### [Try it]
Every entry below should appear in the answer exactly as written, apart from the pictures.

### [Recorded information]
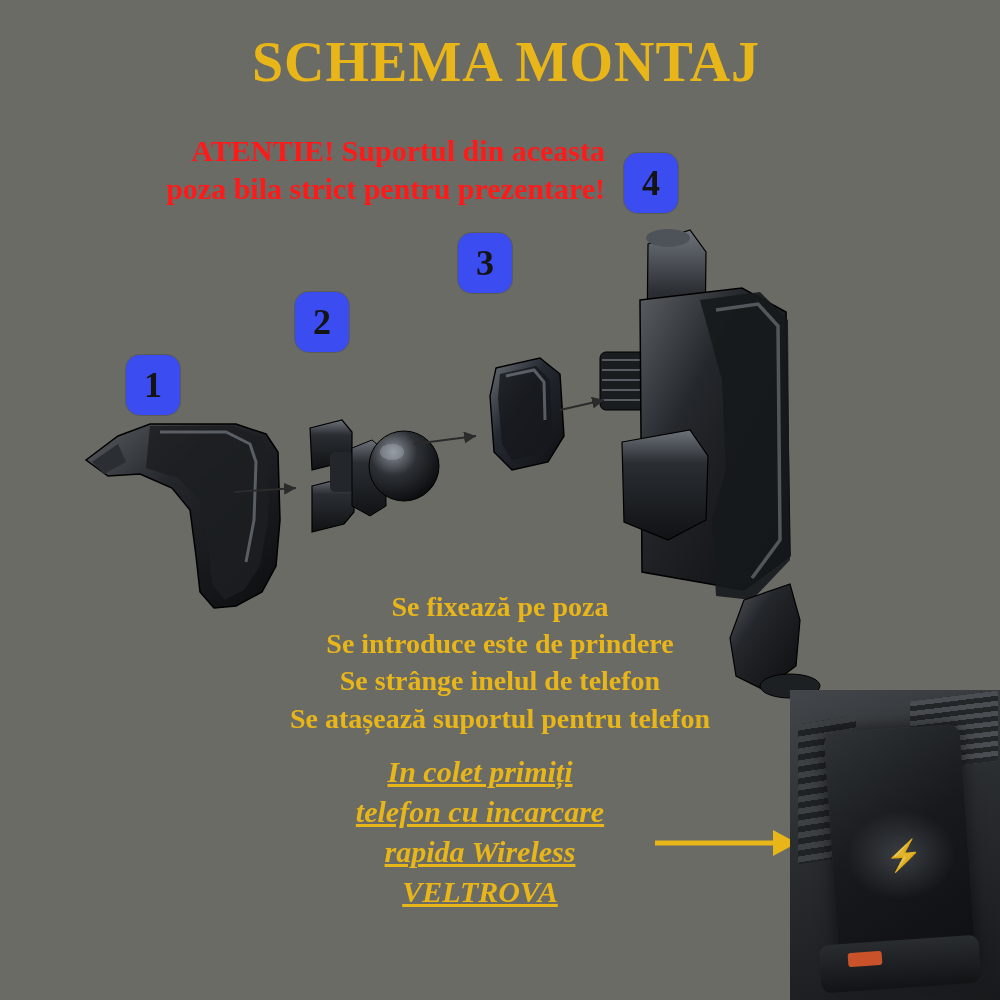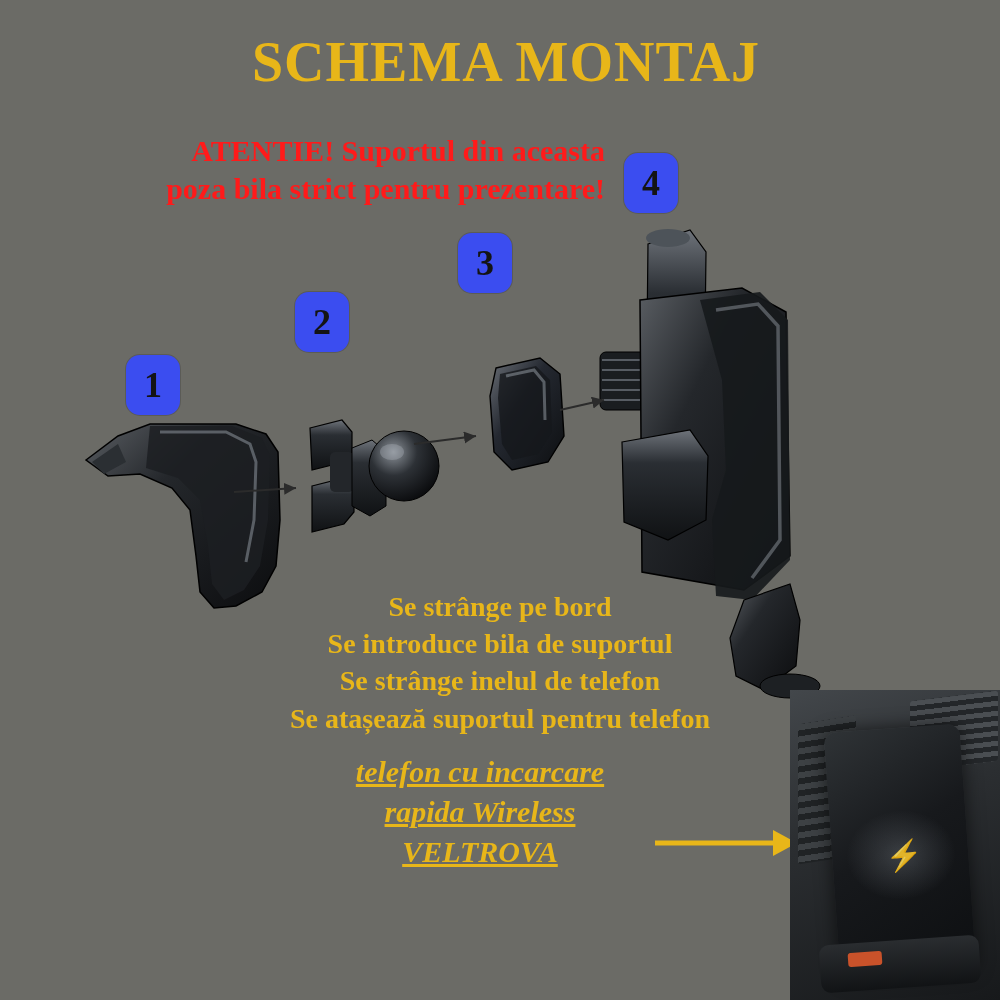--- a/index.html
+++ b/index.html
@@ -299,27 +299,28 @@
       <line x1="560" y1="410" x2="604" y2="400" marker-end="url(#arrowSm)"></line>
     </g>
   </svg>
 
   <div class="badge" id="badge-1">1</div>
   <div class="badge" id="badge-2">2</div>
   <div class="badge" id="badge-3">3</div>
   <div class="badge" id="badge-4">4</div>
 
   <div class="steps">
-    <div>Se strânge pe bord</div>
-    <div>Se introduce bila de suportul</div>
+    <div>Se fixează pe poza</div>
+    <div>Se introduce este de prindere</div>
     <div>Se strânge inelul de telefon</div>
     <div>Se atașează suportul pentru telefon</div>
   </div>
 
   <div class="promo">
+    <div>In colet  primiți</div>
     <div>telefon cu incarcare</div>
     <div>rapida Wireless</div>
     <div>VELTROVA</div>
   </div>
 
   <div class="arrow-wrap">
     <svg width="145" height="30" viewBox="0 0 145 30">
       <line x1="0" y1="15" x2="120" y2="15" stroke="#e8b619" stroke-width="5"></line>
       <path d="M118,2 L142,15 L118,28 Z" fill="#e8b619"></path>
     </svg>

### [Answer below]
--- a/index.html
+++ b/index.html
@@ -299,27 +299,28 @@
       <line x1="560" y1="410" x2="604" y2="400" marker-end="url(#arrowSm)"></line>
     </g>
   </svg>
 
   <div class="badge" id="badge-1">1</div>
   <div class="badge" id="badge-2">2</div>
   <div class="badge" id="badge-3">3</div>
   <div class="badge" id="badge-4">4</div>
 
   <div class="steps">
-    <div>Se strânge pe bord</div>
-    <div>Se introduce bila de suportul</div>
+    <div>Se fixează pe poza</div>
+    <div>Se introduce este de prindere</div>
     <div>Se strânge inelul de telefon</div>
     <div>Se atașează suportul pentru telefon</div>
   </div>
 
   <div class="promo">
+    <div>In colet  primiți</div>
     <div>telefon cu incarcare</div>
     <div>rapida Wireless</div>
     <div>VELTROVA</div>
   </div>
 
   <div class="arrow-wrap">
     <svg width="145" height="30" viewBox="0 0 145 30">
       <line x1="0" y1="15" x2="120" y2="15" stroke="#e8b619" stroke-width="5"></line>
       <path d="M118,2 L142,15 L118,28 Z" fill="#e8b619"></path>
     </svg>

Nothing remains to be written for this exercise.